With a hint of hostility, a friendship develops between the children, Luke also raw about the absence of his father, becomes more observant of and concerned for, his mum; and he wonders whether Meg’s situation, with its strange secrets, is as bad as his own. Slowly, slowly he starts to change his mind about the island: perhaps it isn’t quite the boring place he first thought.

Then the two children (“city boy” and “island girl”) manage to rescue an injured orphan otter pup, incapable of surviving on its own and they name it Willow. But it’s no easy task taking care of the creature and preparing her to go it alone in the potentially dangerous waters.

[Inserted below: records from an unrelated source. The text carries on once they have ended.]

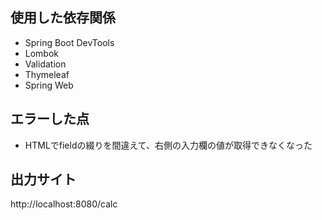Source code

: ## 使用した依存関係
- Spring Boot DevTools
- Lombok
- Validation
- Thymeleaf
- Spring Web

## エラーした点
- HTMLでfieldの綴りを間違えて、右側の入力欄の値が取得できなくなった

## 出力サイト
http://localhost:8080/calc

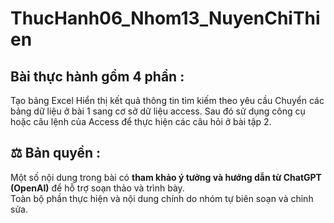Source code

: # ThucHanh06_Nhom13_NuyenChiThien
##  Bài thực hành gồm 4 phần :
Tạo bảng Excel
Hiển thị kết quả thông tin tìm kiếm theo yêu cầu
Chuyển các bảng dữ liệu ở bài 1 sang cơ sở dữ liệu access. Sau đó sử dụng công cụ hoặc câu lệnh của Access để thực hiện các câu hỏi ở bài tập 2.
## ⚖️ Bản quyền :
Một số nội dung trong bài có **tham khảo ý tưởng và hướng dẫn từ ChatGPT (OpenAI)** để hỗ trợ soạn thảo và trình bày.  
Toàn bộ phần thực hiện và nội dung chính do nhóm tự biên soạn và chỉnh sửa.

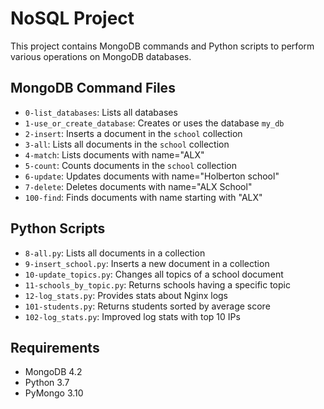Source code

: # NoSQL Project

This project contains MongoDB commands and Python scripts to perform various operations on MongoDB databases.

## MongoDB Command Files
- `0-list_databases`: Lists all databases
- `1-use_or_create_database`: Creates or uses the database `my_db`
- `2-insert`: Inserts a document in the `school` collection
- `3-all`: Lists all documents in the `school` collection
- `4-match`: Lists documents with name="ALX"
- `5-count`: Counts documents in the `school` collection
- `6-update`: Updates documents with name="Holberton school"
- `7-delete`: Deletes documents with name="ALX School"
- `100-find`: Finds documents with name starting with "ALX"

## Python Scripts
- `8-all.py`: Lists all documents in a collection
- `9-insert_school.py`: Inserts a new document in a collection
- `10-update_topics.py`: Changes all topics of a school document
- `11-schools_by_topic.py`: Returns schools having a specific topic
- `12-log_stats.py`: Provides stats about Nginx logs
- `101-students.py`: Returns students sorted by average score
- `102-log_stats.py`: Improved log stats with top 10 IPs

## Requirements
- MongoDB 4.2
- Python 3.7
- PyMongo 3.10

Just to complicate matters, Luke learns that his new baby sister is very poorly and needs an operation to survive. Shortly after though, it’s Luke’s survival that is in question and there’s only Willow to depend upon.

As the wonderful, poignant story ends, the visitors prepare to leave the island, but we see that some things endure: hope, friendship and love can transcend the most challenging circumstances.

The Tipple Twins and the Gift
Michelle Cordara
Matador Children’s Books

The Tipple twins are the only identical twins in England, all other twins having mysteriously disappeared never to be seen again. Also mysteriously disappeared is the twins’ elder sister Caitlin, whom nobody has seen for two years.

Suddenly, out of the blue, who should arrive but their Uncle, Aunt and their daughter. The parents announce that they’re off to to Egypt, demanding that Beatrice stay with her cousins as she’s been discovered using magic at school, hence the hasty exit.  Then comes the news: all three girls are to start at Chumsworth School, a very dark place so Boo, their ‘pet’ ghost informs the twins.

On arrival they’re greeted with warnings about avoiding a certain room thirteen, the whereabouts of which nobody seems to know. They quickly learn that the head, Miss Snippings, has a particular aversion to identical twins.  With the feeling of a hidden presence watching them things get increasing strange . Then Miss Snippings announces that the end of term play will be about the Salem Witch Trials. When she discovers that identical twins have just joined the school, Jenna and Jessica know that big trouble lies ahead. Already they’re being victimised by their head teacher; but who is she really? And what does she want with the twins?

Occasionally nightmarish, but not overly so, this atmospheric story is full of foreboding but there’s some humour too; for KS2 readers who like their fiction dark and mysterious.